The original producer of information auctions the first copy to the highest
bidder. Anyone who buys a copy _owns_ that copy, and I mean ownership in the
strong sense of having an exclusive right of use or disposal. In particular,
the owner has the right to sell a copy of his property to other bidders. The
price of subsequent copies will tend to decline, though not always.

Owners of information may thus recoup or exceed their original cost basis by
selling copies of their property.

Note well that when I say you own a _copy_ of some information, I mean
precisely a _physical_ copy -- a specific pattern of subatomic particles in
your physical possession. I am not talking about ownership of "abstract
information" or "ideas." I am talking pure physics here.

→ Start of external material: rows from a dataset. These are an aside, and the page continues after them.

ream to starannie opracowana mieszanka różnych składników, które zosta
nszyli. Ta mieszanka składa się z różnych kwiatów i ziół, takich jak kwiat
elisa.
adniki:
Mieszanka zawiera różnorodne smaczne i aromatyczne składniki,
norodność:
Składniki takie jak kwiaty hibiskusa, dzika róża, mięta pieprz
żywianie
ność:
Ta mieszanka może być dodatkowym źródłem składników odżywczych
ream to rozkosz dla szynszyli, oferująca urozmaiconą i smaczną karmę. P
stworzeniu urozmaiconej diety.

Some producers of information will choose not to sell it, but will instead
profit from it in other ways. This is called a "trade secret." (Examples: the
formulas for Coca Cola and KFC.)

------
fexl
I'm rather fond of closed systems, invitation-only, where even basic usage is
not free (example <https://loom.cc>). These are private goods, quietly
laboring in happy obscurity.

------
ZeroGravitas
I've not read this yet, but I searched for the word "software" and didn't find
it so I'll point out that Free and Open Source Software is also a "Public
Good" in economics terms. Any piratable software probably counts too for the
same reasons outlined for content.